Zu einem Wasserrohrbruch in der Stuttgarter Straße ist es am Montagmorgen gekommen.
Ully Leopold vom Wasserwerk erläutert, was die Ursache war. „Das Problem ist in einem Schacht aufgetreten“, erklärt er im Gespräch mit unserer Redaktion.
Das sei auch das Gute an der Sache gewesen. Denn durch die leichte Zugänglichkeit im Schacht konnte das Leck sehr schnell repariert werden. Anders stelle es sich dar, wenn der Rohrbruch im Erdreich erfolge.

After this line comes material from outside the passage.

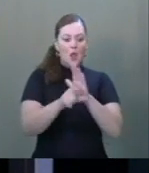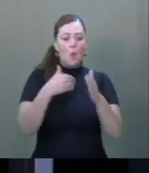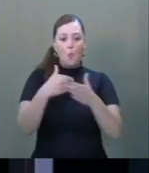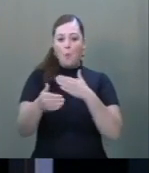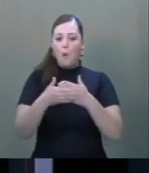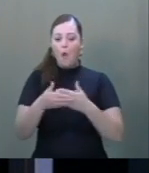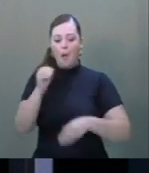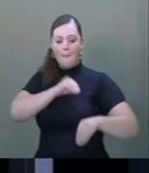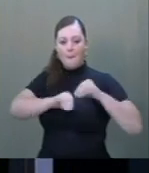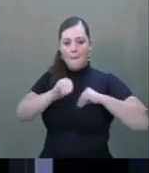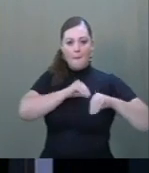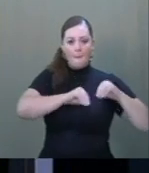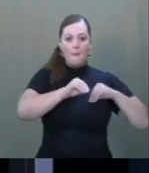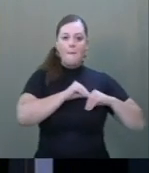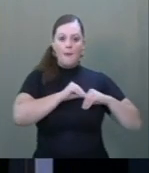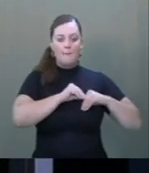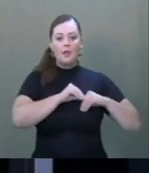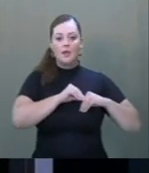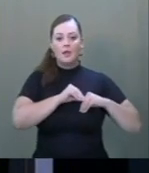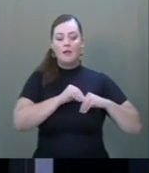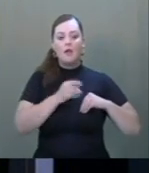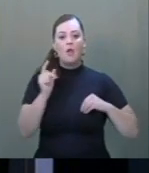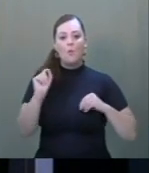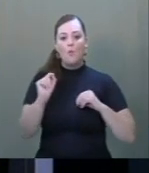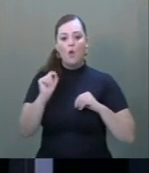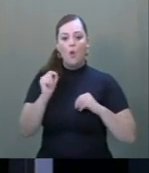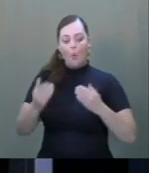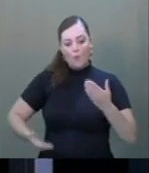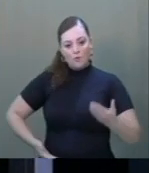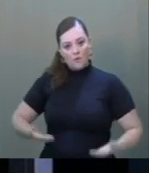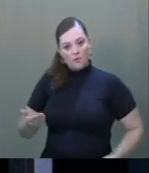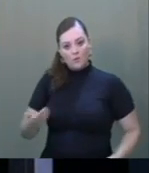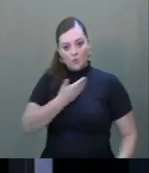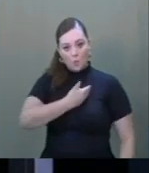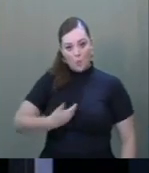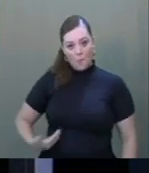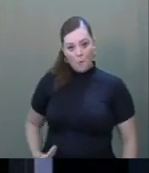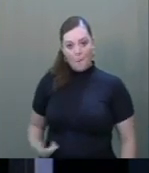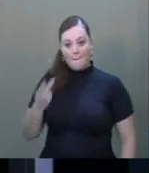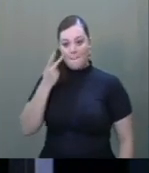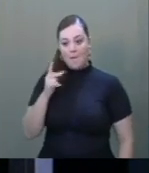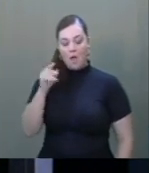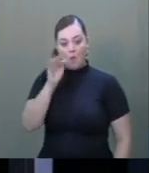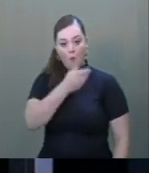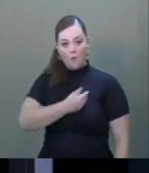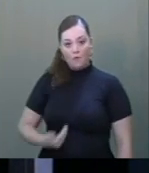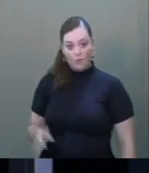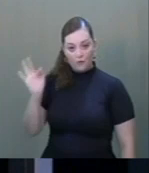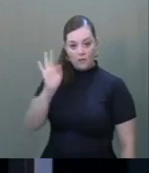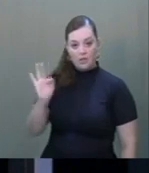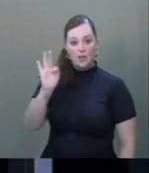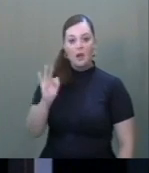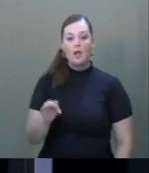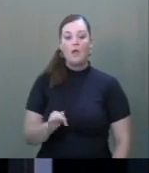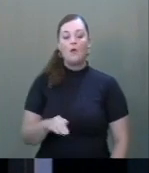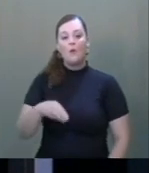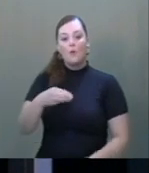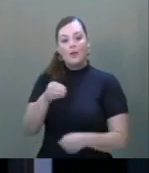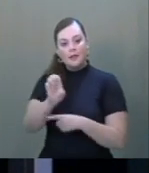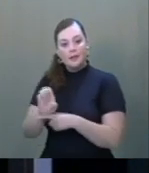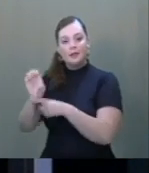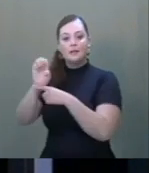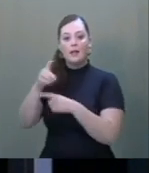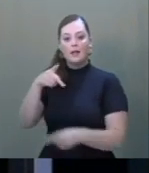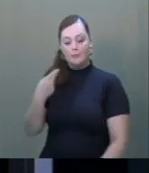encargo financeiro decorrente da prestação de serviço público para a União, os Estados, o Distrito Federal e os Municípios.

Druckstellen führen zu Riss
Denn dann müsse die Leitung erst einmal freigelegt werden. „Wir brauchen Kabelpläne und jemanden vom Tiefbau – das dauert dann alles länger“, weist Leopold auf die Schwierigkeiten hin, die in solch einem Fall zu meistern sind.

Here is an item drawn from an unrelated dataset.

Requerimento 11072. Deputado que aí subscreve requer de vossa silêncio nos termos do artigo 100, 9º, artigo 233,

Über das Jahr verteilt gäbe es rund 40 Rohrbrüche, schätzt er. Dies käme daher, dass Steine auf die Kunststoffrohre drückten und sich mit der Zeit eben ein Riss bilde. Aber auch Korrosion, also die Zersetzung von Materialien, könne zu Lecks führen.
Schnelle Hilfe ist angesagt
Das Team sei ständig auch der Suche nach kleinen Löchern, aus denen das Wasser ins Erdreich sickere. „Da muss man lange suchen“, weist er auf die Schwierigkeiten hin, solche geringfügige Lecks zu finden. Aber sie stellten glücklicherweise nur rund 10 Prozent der Brüche dar.

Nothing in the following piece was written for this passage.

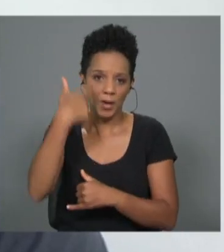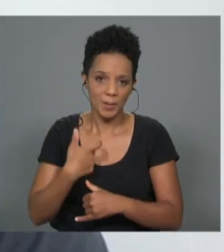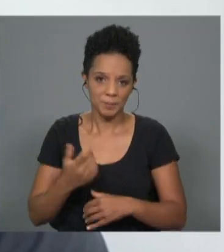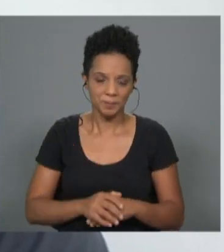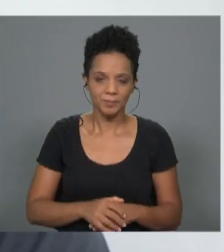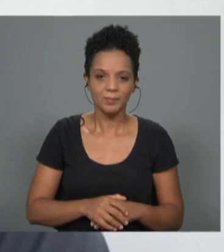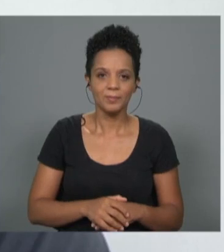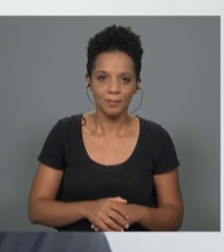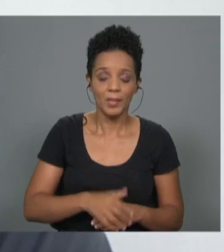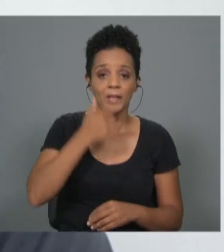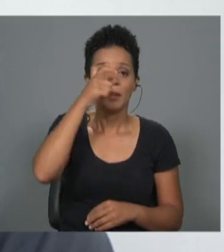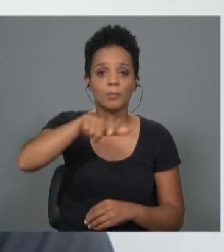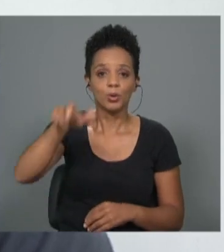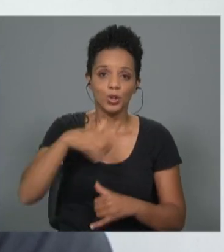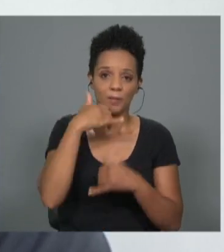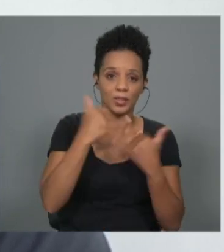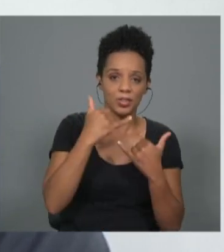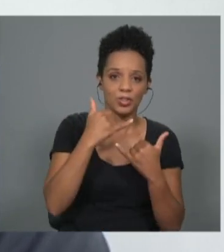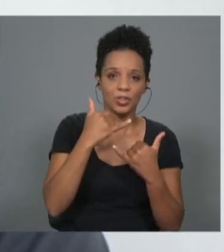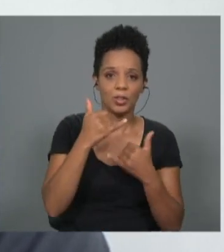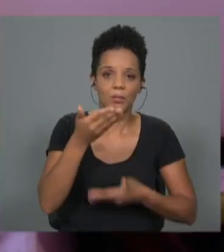pessoas felizes entregam mais.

Denn treten größere Mengen an Wasser aus, wie etwa bei dem Schacht in der Stuttgarter Straße, werde man schnell auf das Problem aufmerksam und könne dementsprechend handeln.
„Wir sind immer im Einsatz“, betont Leopold. Denn die Bürger sollen sich ja darauf verlassen können, dass das Wasser aus dem Hahn kommt. Und ist das einmal nicht der Fall, arbeite man schnellstmöglich an der Behebung.